【彩神APPx官网登录APP_彩神APPx官网登录APP官网】China tests first drone
Photo taken on May 13, 2018 shows technicians preparing unmanned aircraft vehicle (UAV) carrying the dropsonde, or meteorological data monitor, in Huaibei, east China's Anhui Province. China has successfully designed and tested its first drone-carried dropsonde, or meteorological data monitor, to carry out meteorological observations. (Xinhua/the Second Institute of China Aerospace Science and Industry Corporation Limited (CASIC))
BEIJING, May 24 (Xinhua) -- China has successfully designed and tested its first drone-carried dropsonde, or meteorological data monitor, to carry out meteorological observations.
The unmanned aircraft vehicle (UAV) will carry the dropsonde and drop it at an altitude of 6,000 meters to measure atmospheric profiles as the device falls to the ground.
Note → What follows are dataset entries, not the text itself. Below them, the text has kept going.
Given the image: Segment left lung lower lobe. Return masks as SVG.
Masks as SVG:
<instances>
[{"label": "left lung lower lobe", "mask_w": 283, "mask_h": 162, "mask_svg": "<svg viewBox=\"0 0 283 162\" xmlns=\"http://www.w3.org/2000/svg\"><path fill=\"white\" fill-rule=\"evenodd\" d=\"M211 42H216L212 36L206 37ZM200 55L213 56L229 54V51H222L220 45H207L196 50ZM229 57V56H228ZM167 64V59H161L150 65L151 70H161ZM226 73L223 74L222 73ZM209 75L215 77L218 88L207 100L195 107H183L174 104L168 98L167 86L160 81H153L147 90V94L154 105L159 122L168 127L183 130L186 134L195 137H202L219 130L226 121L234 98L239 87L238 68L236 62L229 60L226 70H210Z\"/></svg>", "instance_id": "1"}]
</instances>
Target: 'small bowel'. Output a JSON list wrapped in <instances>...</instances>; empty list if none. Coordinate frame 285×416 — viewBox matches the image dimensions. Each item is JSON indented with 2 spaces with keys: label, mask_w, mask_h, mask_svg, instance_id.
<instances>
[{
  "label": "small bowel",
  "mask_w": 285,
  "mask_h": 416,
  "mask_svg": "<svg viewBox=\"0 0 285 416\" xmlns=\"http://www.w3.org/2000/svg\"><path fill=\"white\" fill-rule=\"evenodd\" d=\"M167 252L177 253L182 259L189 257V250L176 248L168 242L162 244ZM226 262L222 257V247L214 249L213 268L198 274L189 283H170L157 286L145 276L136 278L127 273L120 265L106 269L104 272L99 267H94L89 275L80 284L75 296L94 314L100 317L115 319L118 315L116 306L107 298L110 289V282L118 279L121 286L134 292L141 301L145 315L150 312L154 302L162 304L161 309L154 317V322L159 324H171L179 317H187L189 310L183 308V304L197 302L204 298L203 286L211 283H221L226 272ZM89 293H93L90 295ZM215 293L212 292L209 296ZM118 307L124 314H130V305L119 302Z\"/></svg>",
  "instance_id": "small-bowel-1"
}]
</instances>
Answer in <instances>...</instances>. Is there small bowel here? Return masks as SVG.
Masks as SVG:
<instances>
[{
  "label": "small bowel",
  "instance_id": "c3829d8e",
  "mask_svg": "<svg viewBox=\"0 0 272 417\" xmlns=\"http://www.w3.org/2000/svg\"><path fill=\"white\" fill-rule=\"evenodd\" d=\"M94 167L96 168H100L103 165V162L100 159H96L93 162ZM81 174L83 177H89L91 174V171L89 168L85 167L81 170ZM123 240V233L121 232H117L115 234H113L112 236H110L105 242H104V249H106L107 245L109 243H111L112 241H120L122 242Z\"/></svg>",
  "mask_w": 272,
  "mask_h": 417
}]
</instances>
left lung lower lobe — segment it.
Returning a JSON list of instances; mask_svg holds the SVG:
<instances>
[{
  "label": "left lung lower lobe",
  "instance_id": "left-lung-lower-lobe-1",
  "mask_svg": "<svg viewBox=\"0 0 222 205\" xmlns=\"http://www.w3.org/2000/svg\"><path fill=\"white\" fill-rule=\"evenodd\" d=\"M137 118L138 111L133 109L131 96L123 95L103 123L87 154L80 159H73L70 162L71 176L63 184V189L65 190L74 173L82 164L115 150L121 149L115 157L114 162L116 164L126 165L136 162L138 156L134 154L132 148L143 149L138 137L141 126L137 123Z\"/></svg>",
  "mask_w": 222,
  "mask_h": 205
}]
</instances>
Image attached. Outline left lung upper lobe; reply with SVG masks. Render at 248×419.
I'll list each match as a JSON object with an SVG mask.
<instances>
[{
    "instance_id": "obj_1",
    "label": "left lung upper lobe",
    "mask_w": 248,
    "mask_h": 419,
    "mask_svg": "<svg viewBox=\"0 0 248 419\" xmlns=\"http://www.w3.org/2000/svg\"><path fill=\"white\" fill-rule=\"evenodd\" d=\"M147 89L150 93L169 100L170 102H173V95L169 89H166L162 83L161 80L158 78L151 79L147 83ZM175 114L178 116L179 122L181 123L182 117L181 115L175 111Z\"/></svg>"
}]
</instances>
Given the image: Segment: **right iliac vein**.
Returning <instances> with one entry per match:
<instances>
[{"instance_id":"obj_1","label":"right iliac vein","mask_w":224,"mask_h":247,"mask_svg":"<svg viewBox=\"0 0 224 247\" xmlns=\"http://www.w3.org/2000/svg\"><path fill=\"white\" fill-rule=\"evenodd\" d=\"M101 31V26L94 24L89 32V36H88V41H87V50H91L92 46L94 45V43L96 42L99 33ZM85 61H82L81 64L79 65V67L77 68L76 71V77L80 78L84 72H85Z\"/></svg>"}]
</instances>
Launched using a parachute, the dropsonde can descend at a stabilized speed and cut the atmosphere column like a scalpel to gather data such as temperature, humidity, and wind direction and transmit them to ground receiving devices in real time.
The dropsonde carried by UAV was produced by the Second Institute of China Aerospace Science and Industry Corporation Limited (CASIC) and the test was run and monitored by the Meteorological Sounding Center of China Meteorological Administration (CMA) in May.
The drone-carried dropsonde is an essential payload for aircraft meteorological sounding, which is more targeted than weather balloons and applied in much wider fields than rocketsonde, said Zhang Xuefen, a researcher at the CMA.
Such dropsondes are small and light and have a high accuracy when applied. Once equipped with a power cord and data wire, these dropsondes can be hung from any part of a drone's wing, belly or cabin and work stably and reliably between 70 degrees Celsius and minus 90 degrees Celsius.
According to the CASIC, drone-carried dropsondes can be widely used in meteorological emergency, disaster and ecological monitoring and offer a convenient and low-cost option for artificial meteorological observation and response systems in the future.